Human pose keypoint data -
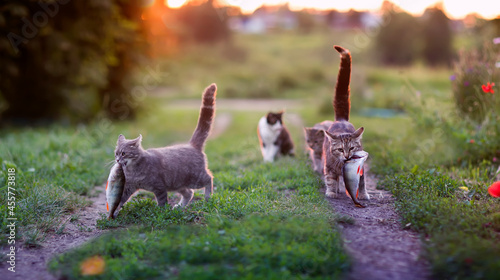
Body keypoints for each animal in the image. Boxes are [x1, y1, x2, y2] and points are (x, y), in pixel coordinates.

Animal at [113, 83, 217, 214]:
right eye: (116, 153)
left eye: (123, 153)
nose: (117, 160)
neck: (133, 171)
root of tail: (191, 145)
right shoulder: (129, 187)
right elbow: (120, 201)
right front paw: (113, 214)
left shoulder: (159, 187)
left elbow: (162, 201)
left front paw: (160, 212)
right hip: (177, 183)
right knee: (189, 193)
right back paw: (179, 207)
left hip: (195, 178)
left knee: (209, 178)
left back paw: (208, 197)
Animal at [322, 46, 370, 199]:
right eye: (340, 149)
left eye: (352, 148)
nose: (347, 156)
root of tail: (341, 119)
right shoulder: (329, 167)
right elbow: (330, 179)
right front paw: (331, 192)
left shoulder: (361, 169)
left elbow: (362, 182)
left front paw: (363, 194)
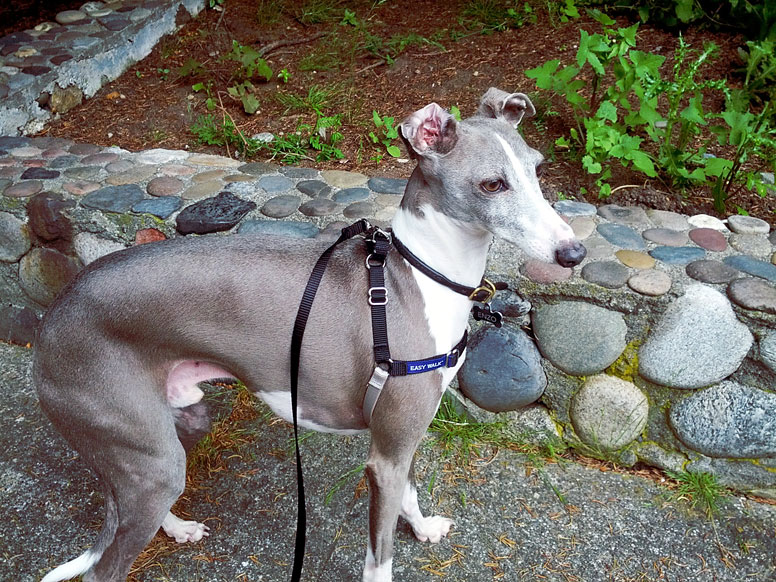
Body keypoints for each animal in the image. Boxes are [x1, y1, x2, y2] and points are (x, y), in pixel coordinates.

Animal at [33, 88, 584, 582]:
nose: (573, 253)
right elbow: (379, 559)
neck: (417, 276)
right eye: (492, 184)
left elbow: (410, 493)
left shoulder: (403, 441)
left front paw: (424, 528)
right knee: (104, 566)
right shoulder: (384, 459)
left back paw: (179, 528)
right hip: (142, 448)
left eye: (536, 169)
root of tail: (55, 314)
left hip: (172, 431)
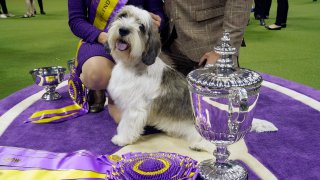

TASK DIRECTIONS - Would you output the data above exactly as written, but with no images?

YOUR RESPONSE -
Body keypoints for each animal in the image. Boxes are [x1, y1, x2, y2] and points are (x, y), in pixel coordinates.

Animal at [113, 83, 217, 214]:
right eye: (116, 153)
left eye: (123, 153)
nose: (117, 160)
neck: (133, 171)
root of tail: (191, 145)
right shoulder: (129, 187)
right elbow: (120, 201)
right front paw: (113, 214)
left shoulder: (159, 187)
left elbow: (162, 201)
left front paw: (160, 212)
right hip: (177, 183)
right knee: (189, 193)
right back paw: (179, 207)
left hip: (195, 178)
left knee: (209, 178)
left back paw: (208, 197)
Animal at [322, 46, 370, 199]:
right eye: (340, 149)
left eye: (352, 148)
nose: (347, 156)
root of tail: (341, 119)
right shoulder: (329, 167)
right elbow: (330, 179)
right front paw: (331, 192)
left shoulder: (361, 169)
left elbow: (362, 182)
left front paw: (363, 194)
Body keypoints for each animal in the image. Boxes are [x1, y1, x2, y2] and points are (x, y), in pixel coordinates.

Animal at [33, 88, 584, 582]:
nose: (573, 253)
right elbow: (379, 559)
neck: (417, 276)
right eye: (492, 184)
left elbow: (410, 493)
left shoulder: (403, 441)
left front paw: (424, 528)
right knee: (104, 566)
right shoulder: (384, 459)
left back paw: (179, 528)
right hip: (142, 448)
left eye: (536, 169)
root of tail: (55, 314)
left hip: (172, 431)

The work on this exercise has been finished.